22 April 202613 min read
A 2018 Google PM Is Worth Less Than a Two-Year AI-Native Builder

TL;DR

  • The hiring signal for product leadership has inverted. Two years of AI-native building now outperforms six years of prestige FAANG work on almost every interview dimension worth measuring.
  • The old interview asked "what did you ship?" The new interview asks "what tools do you use, show me your last eval suite, walk me through a prompt you refactored this week."
  • If your screening funnel still treats ex-FAANG as a positive signal by default, you're actively selecting against the skill profile you need.

I've interviewed candidates this year who spent six years at companies most hiring managers would call dream brands. Meta. Google. Amazon. Stripe. Many of them interview poorly for the roles I've needed to fill. Not because they're bad operators. Because the skill profile their former employers developed in them was calibrated for an operating model those companies have already moved on from.

At the same time I've interviewed candidates with two years of experience at a vertical SaaS startup nobody outside their industry has heard of. Several of those candidates could do in a working session what the senior FAANG candidates needed a month and a team to approximate. The difference wasn't intelligence. It was recency.

The pedigree signal has inverted, and most hiring pipelines haven't caught up.

Why the pedigree signal inverted

The pedigree signal inverted because AI tools change faster than multi-year FAANG reps can keep pace with, and the operating model those reps were calibrated for has already been retired by AI-native companies. The brand still reflects real rigour. The rigour was calibrated for a different game.

For twenty years, the FAANG stamp on a resume meant something specific: the candidate survived a high-bar hiring process, operated in systems at scale, and was calibrated by peers who were themselves strong. That was genuine information. It still is.

What changed is what those stamps are stamping. A candidate who spent 2016–2022 at Google running user research, shipping roadmap items through a waterfall spec process, and optimising metrics dashboards was getting excellent reps at a specific operating model. That operating model doesn't exist in AI-native companies. The reps don't transfer cleanly.

Three forces explain the inversion:

  1. Time-scale compression. AI tools are changing monthly. A two-year AI-native builder has done roughly eight major tool-cycle rotations. A senior FAANG PM who adopted Cursor six months ago has done one. Recency compounds faster than tenure when the underlying stack changes quarterly.
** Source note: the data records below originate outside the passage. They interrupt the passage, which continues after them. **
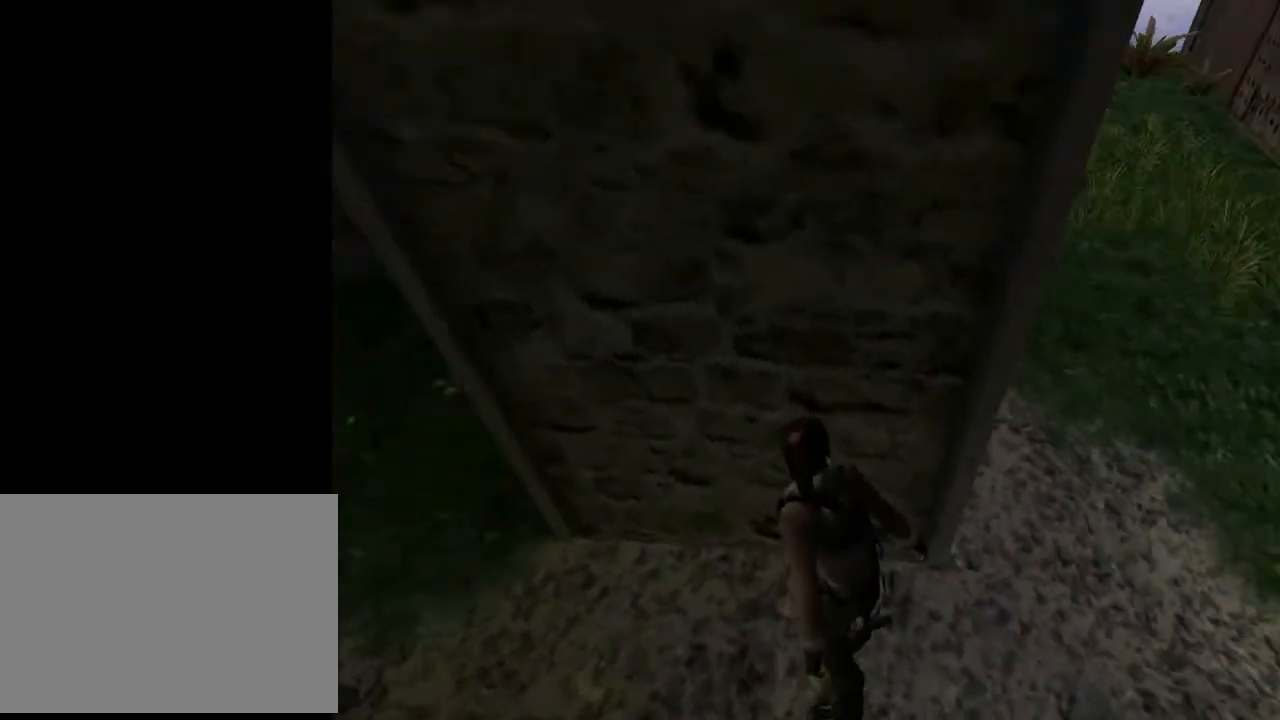
{"buttons": ["DPAD_UP", "DPAD_RIGHT"], "left_stick": "center", "right_stick": "center", "events": [[67, "DPAD_RIGHT", "up"], [200, "L2", "up"], [300, "DPAD_UP", "down"], [400, "DPAD_RIGHT", "down"]]}
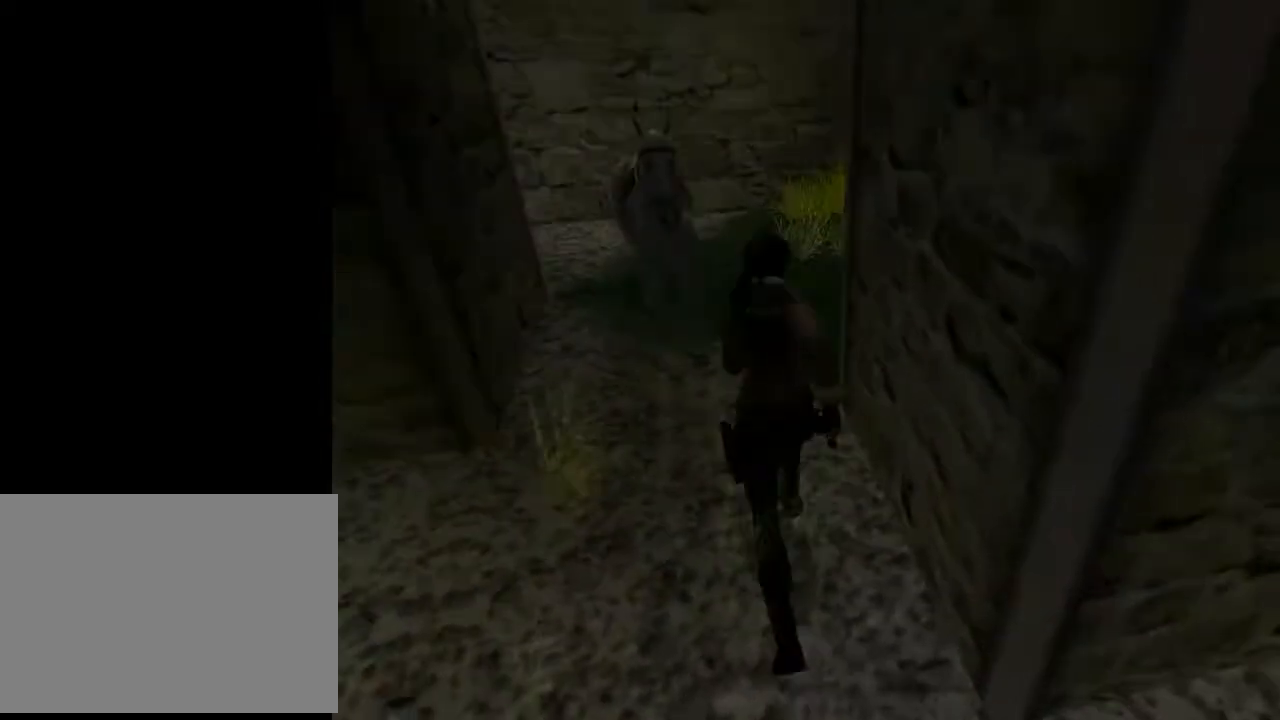
{"buttons": ["L2", "DPAD_RIGHT"], "left_stick": "center", "right_stick": "center", "events": [[33, "DPAD_RIGHT", "up"], [167, "DPAD_RIGHT", "down"], [200, "DPAD_UP", "up"], [400, "L2", "down"]]}
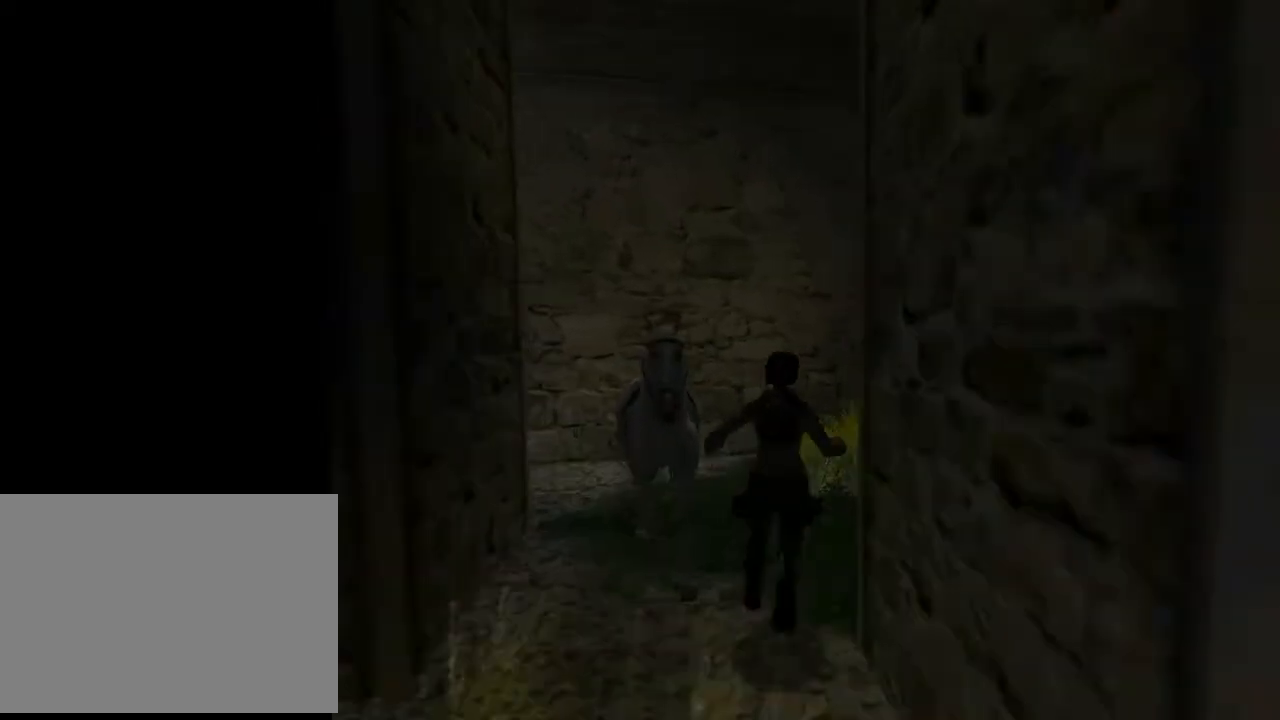
{"buttons": ["L2", "DPAD_UP", "DPAD_RIGHT"], "left_stick": "center", "right_stick": "center", "events": [[467, "DPAD_UP", "down"]]}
  2. Operating-model drift. Big-tech PM work from 2016–2022 was calibrated for a world where you wrote a PRD, a team of engineers built it, and you measured the result six weeks later. AI-native work is calibrated for a world where you prototype in the morning, evaluate against real examples by lunch, and ship or kill by the end of the day. The meta-skill (running a fast loop) is not the meta-skill your FAANG reps developed.

  3. Absence of reps on the things that now matter. Eval design. Token-cost reasoning. Agent failure-mode debugging. Prompt refactoring. A candidate who hasn't done these in a real production context cannot credibly be screened for them. FAANG tenure didn't provide the reps because the tools didn't exist at the scale they do now.

None of this makes ex-FAANG candidates bad hires. Many are excellent. It makes the brand itself a weak proxy. Which is exactly the situation in which hiring managers over-weight it, because they're substituting a familiar heuristic for the harder work of assessing the actual skill.

What the 2018 Google PM looks like in the interview

Some specific patterns I've watched. None of these candidates are invented; all of them interviewed for real roles I was hiring for or advising on in the last nine months.

The first candidate was a senior PM at Google for four years, with two years at a mid-size company before that. Sharp. Articulate. Excellent at frameworks. When I asked about the last AI feature they shipped, the answer was "I worked with the applied AI team to define requirements for a RAG pipeline." When I asked what RAG configuration the team chose and why, the answer was a reasonable but generic recap of what RAG is. When I asked whether they'd run an eval on the output, the answer was "our science partners handled that."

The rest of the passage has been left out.